The suggested English and Spanish common names are Chical nubulous Stream-Frog and Rana nubular torrenticola de Chical, respectively. Both of these names refer to the habitat and location in which the species is found, the cloud forests near the small town of El Chical. The word "nubular" does not exist in either language, but was invented by the 14-year-old Domenique Benítez to describe the species' habitat in a memorable way. It is derived from the Spanish word nubes, meaning 'clouds'.

Within its genus, the species belongs to the H. bogotensis group based on phylogenetic and morphological data.

== Description ==
Hyloscirtus conscientia is a small, slender species of frog, with adult males having a snout–vent length of 29.6–33.3 mm and adult females having a snout–vent length of 34.7–40 mm. It displays a wide range of dorsal color variation, with several patterns. The upper side of the head and body varies from predominantly yellowish white with scattered little brown spots to an extremely pigmented dark brown pattern in a yellowish matrix. Some individuals also exhibit a mid-dorsal line and interorbital lines composed of dense brown melanophores. The intensity and density of these melanophores is highly variable. The supratympanic fold is white or pale light green. A light lemon-green morph has small brown points scattered on the dorsum, with the coloration becoming paler on the flanks and limbs with scattered little brown spots. The underside is predominantly white, except for the limbs, which have whitish-yellow undersides. The iris varies in color from silver to bronze, light brown, or whitish gray with black thin reticulations along the margin of the eye. The frog can probably become darker or lighter, a form of crypsis used for camouflage. Males have a white to light green vocal sac.

=== Vocalizations ===
The species' call consists of a series of five or six notes, with each note having 2–4 pulses. The call is 470–655 ms long. The note duration ranges from 16 to 35 ms, with intervals between notes ranging from 60 to 109 ms, emitted at a rate of 7.69–11.76 notes/second. The dominant frequency ranges from 2.93 to 3.10 kHz.

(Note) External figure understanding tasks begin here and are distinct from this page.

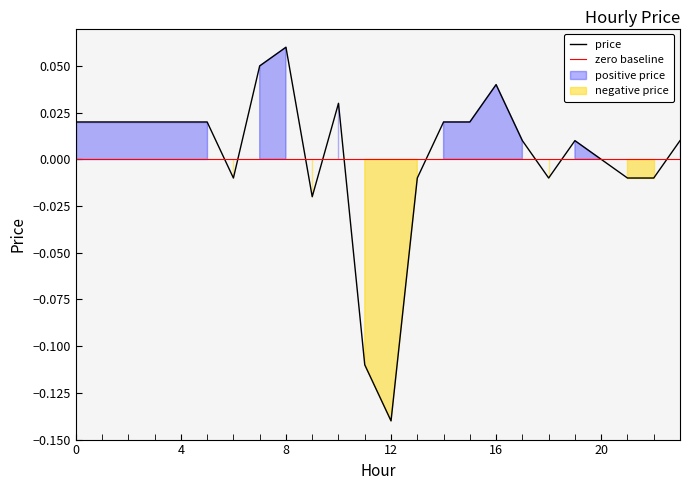

Is it true that the value at 16 is 0.0?

True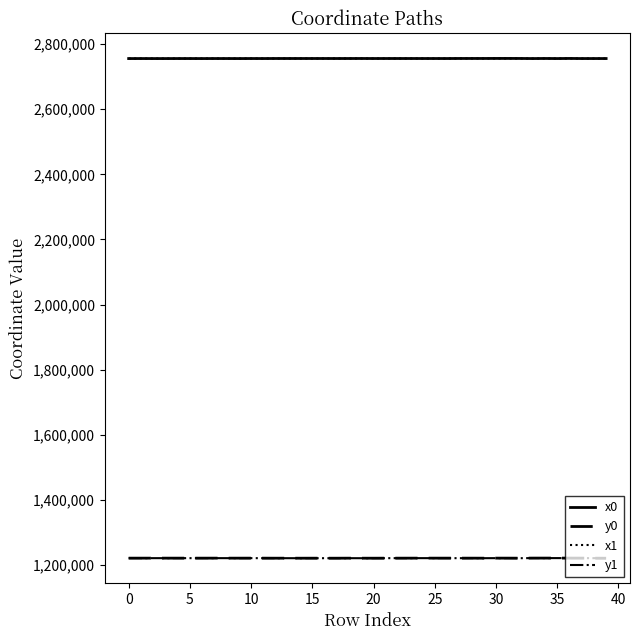

True or false: y1 and x0 intersect in this chart.

False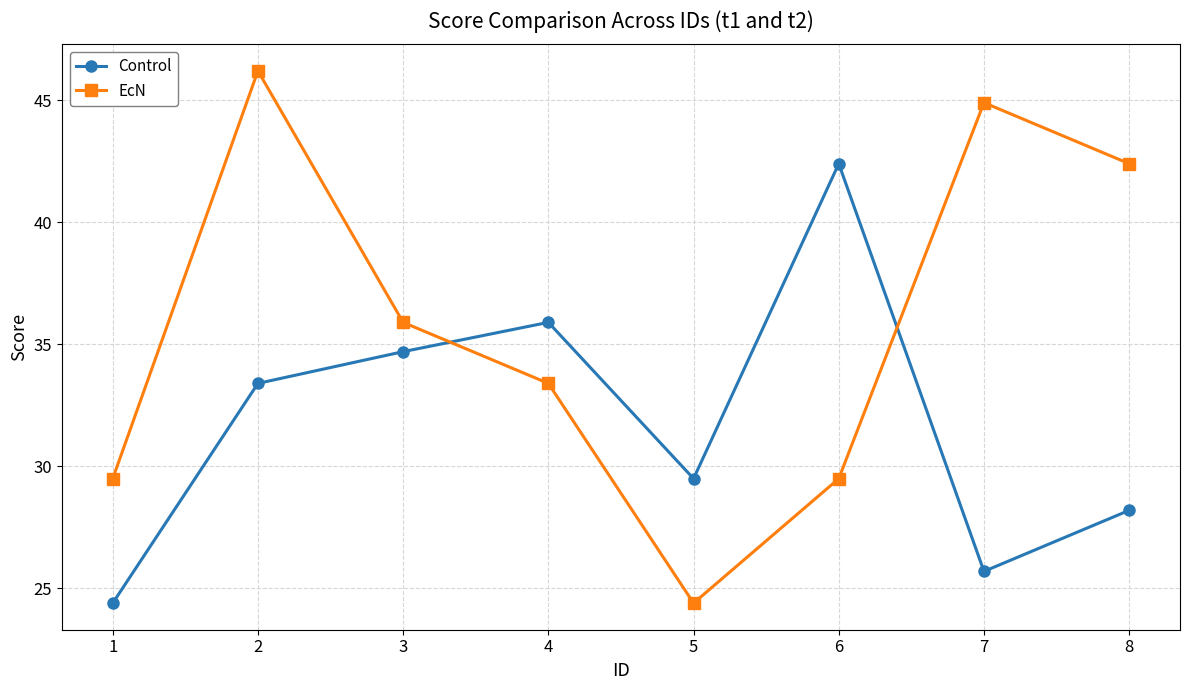

What is the maximum value for Control?

42.4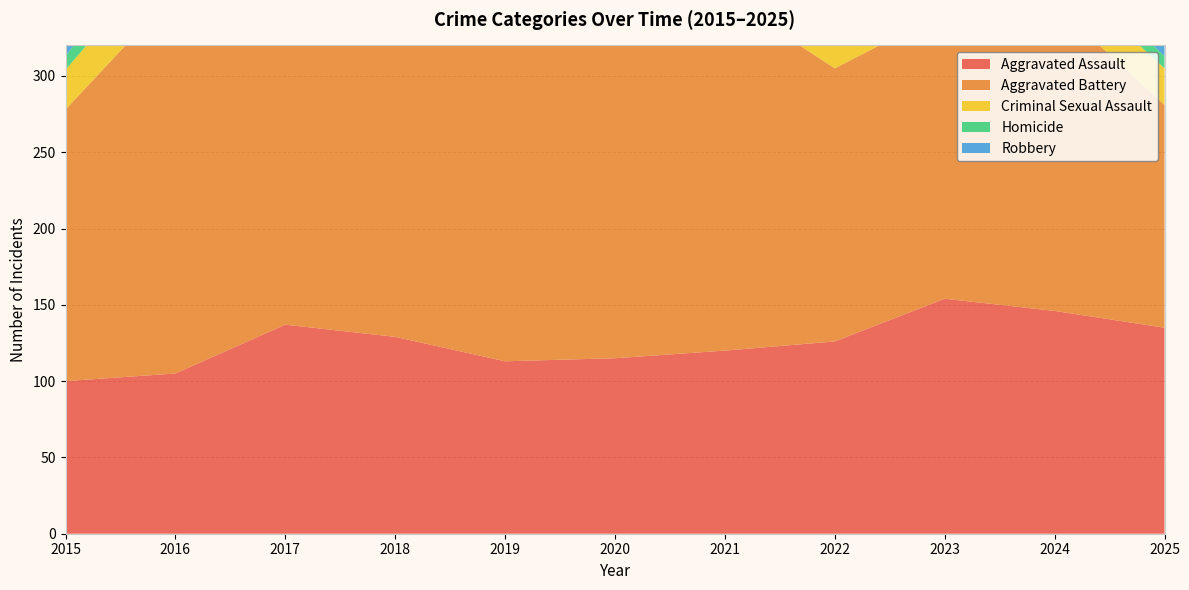

Reading right to left, what are all the values shown in this chart?

Aggravated Assault: 135	146	154	126	120	115	113	129	137	105	100
Aggravated Battery: 146	201	188	179	232	240	242	227	216	250	178
Criminal Sexual Assault: 24	24	26	26	37	28	26	32	30	33	26
Homicide: 8	11	26	17	30	33	22	24	18	20	9
Robbery: 165	154	184	172	152	226	204	259	250	265	242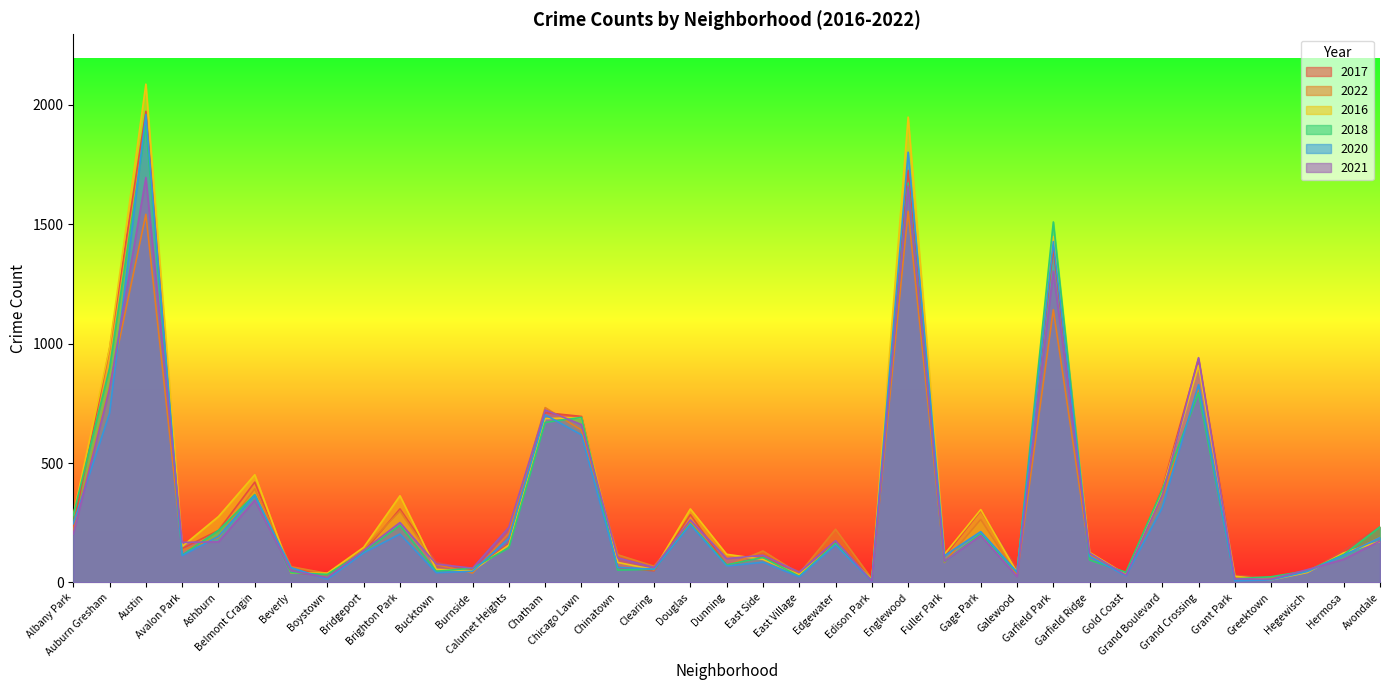

Is the value of 2020 at Douglas greater than the value of 2016 at East Village?

Yes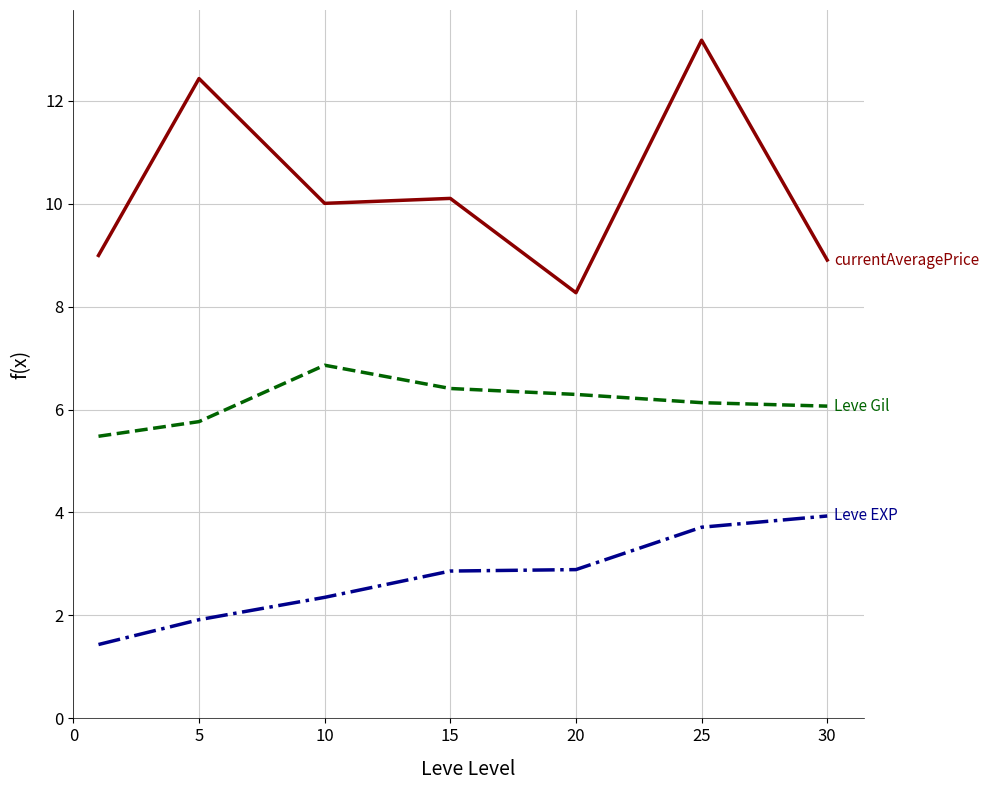

What is the maximum value shown in the chart?

13.2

The calls recorded at the San Juan River subbasin differs from the populations recorded in the Mira River subbasin, suggesting that the populations from the San Juan River may be a distinct species.

== Ecology ==
Tadpoles, metamorphs, and juveniles were found in August, April, and November), suggesting breeding seasons throughout the year. This may be a consequence of the constant high humidity and rainfall in the Chocó bioregion.

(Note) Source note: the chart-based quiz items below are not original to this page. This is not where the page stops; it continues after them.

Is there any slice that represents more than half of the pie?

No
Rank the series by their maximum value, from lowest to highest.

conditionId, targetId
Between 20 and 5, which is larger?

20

== Distribution and habitat ==
Hyloscirtus conscientia is known only from the Dracula Reserve conservation area and the Dracula Youth Reserve. Both reserves are located on the western slopes of the Andes, in Carchi Province at an altitude between 1,495 and 1,750 m. The species is restricted to humid montane forest in the San Juan River drainage, in the Mira basin. The known range of the species is only a few kilometers from the Colombian border; thus, it is likely that H. conscientia is also present in Colombia.

== Status ==
The scientists who discovered the species suggested that it be considered as Data Deficient due to a lack of knowledge about the threats facing the species. The species is known from only two localities, both of which are part of a nature reserve. The area is threatened by mining, cattle ranching, agriculture and deforestation.